» Selected extract:

┌──

A variety of vocal depictions: Notes on non-lexical vocalisations, I

Last week I was happy to present my work at a workshop on Ideophones and nonlexical vocalisations in Linköping, Sweden, organised by Leelo Keevallik and Emily Hofstetter. This was the kick-off for a new project on “Non-lexical vocalisations“. It was my first time in Linköping and it was great getting to know the vibrant community of interaction researchers from across departments. Also, I kind of fell in love with the Key Huset building and its light-flooded wood toned spaces.

The workshop was thought-provoking in many ways. This is the first of two posts in which I share some of my notes. It’s a personal take, not at all intended as a comprehensive summary, if only because I had to leave early to pick up my daughter from daycare back in Nijmegen and therefore missed the last third of the workshop, which (judging from Emily Hofstetter’s live tweeting) was just as interesting as the first two thirds. A central concern of the larger project hosting the workshop is to “problematise the traditional boundaries of linguistics”. This is something I’m sympathetic to, if only because my own work on ideophones and interjections has made me acutely aware of the subjectiveness of our notions of what is marginal and what is core in language.

└──

» Requirement A:
For each statement, say yes or no according to the workshop post, and quote the words that decide it.
(i) The workshop was held in Linköping.
(ii) The writer attended the entire workshop.
(iii) The post is intended as a comprehensive summary of the workshop.
» Requirement B:
Answer these questions from the workshop post.
(i) Who organized the workshop?
(ii) Which building did the writer fall in love with?
(iii) In which city did the writer pick up their daughter from daycare?
» Requirement C: Pull out the passage of the workshop post from "A variety of" to "wood toned spaces.".

[Stored data entries]

┌──

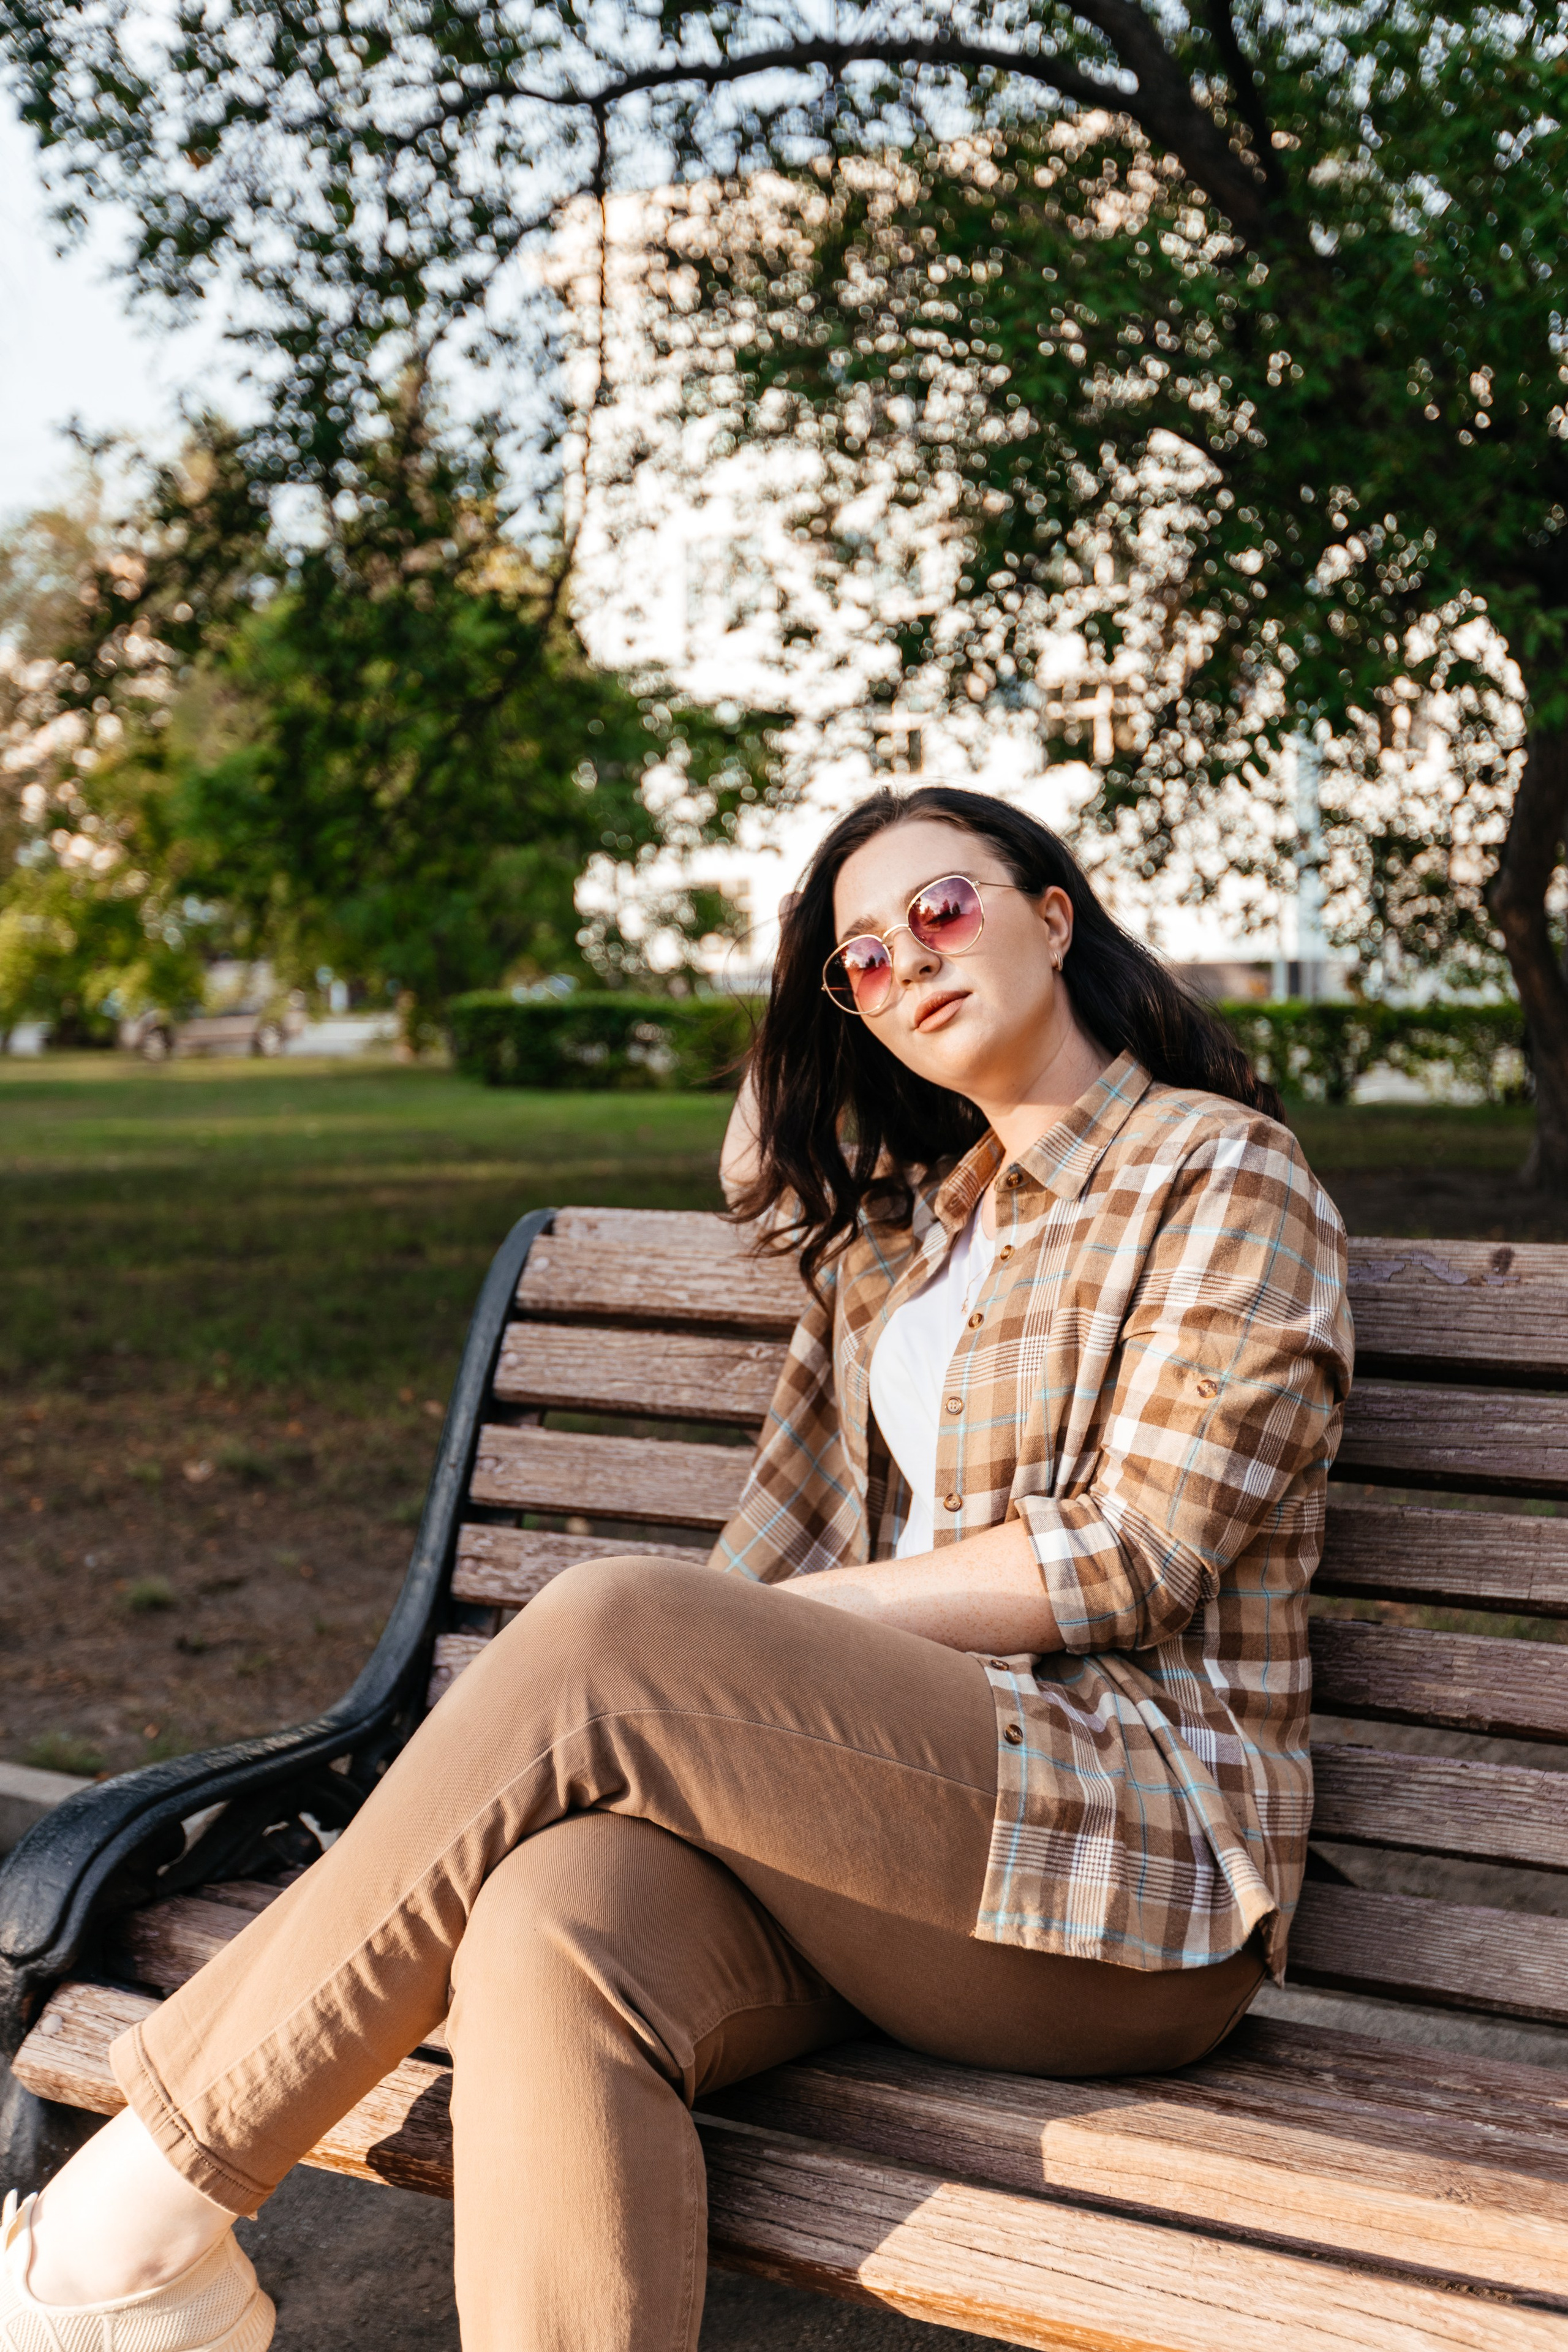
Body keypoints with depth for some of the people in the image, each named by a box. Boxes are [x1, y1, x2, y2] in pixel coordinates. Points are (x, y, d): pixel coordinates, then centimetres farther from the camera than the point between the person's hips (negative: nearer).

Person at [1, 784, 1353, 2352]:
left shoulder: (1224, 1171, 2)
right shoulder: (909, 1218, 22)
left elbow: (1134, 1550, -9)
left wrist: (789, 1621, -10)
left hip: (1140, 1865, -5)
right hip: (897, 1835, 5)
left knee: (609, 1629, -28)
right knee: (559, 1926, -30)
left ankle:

└──

» Task response A:
(i) Yes: "a workshop on Ideophones and nonlexical vocalisations in Linköping, Sweden"
(ii) No: "missed the last third of the workshop"
(iii) No: "not at all intended as a comprehensive summary"

» Task response B:
(i) Leelo Keevallik and Emily Hofstetter
(ii) The Key Huset building
(iii) Nijmegen

» Task response C:
A variety of vocal depictions: Notes on non-lexical vocalisations, I

Last week I was happy to present my work at a workshop on Ideophones and nonlexical vocalisations in Linköping, Sweden, organised by Leelo Keevallik and Emily Hofstetter. This was the kick-off for a new project on “Non-lexical vocalisations“. It was my first time in Linköping and it was great getting to know the vibrant community of interaction researchers from across departments. Also, I kind of fell in love with the Key Huset building and its light-flooded wood toned spaces.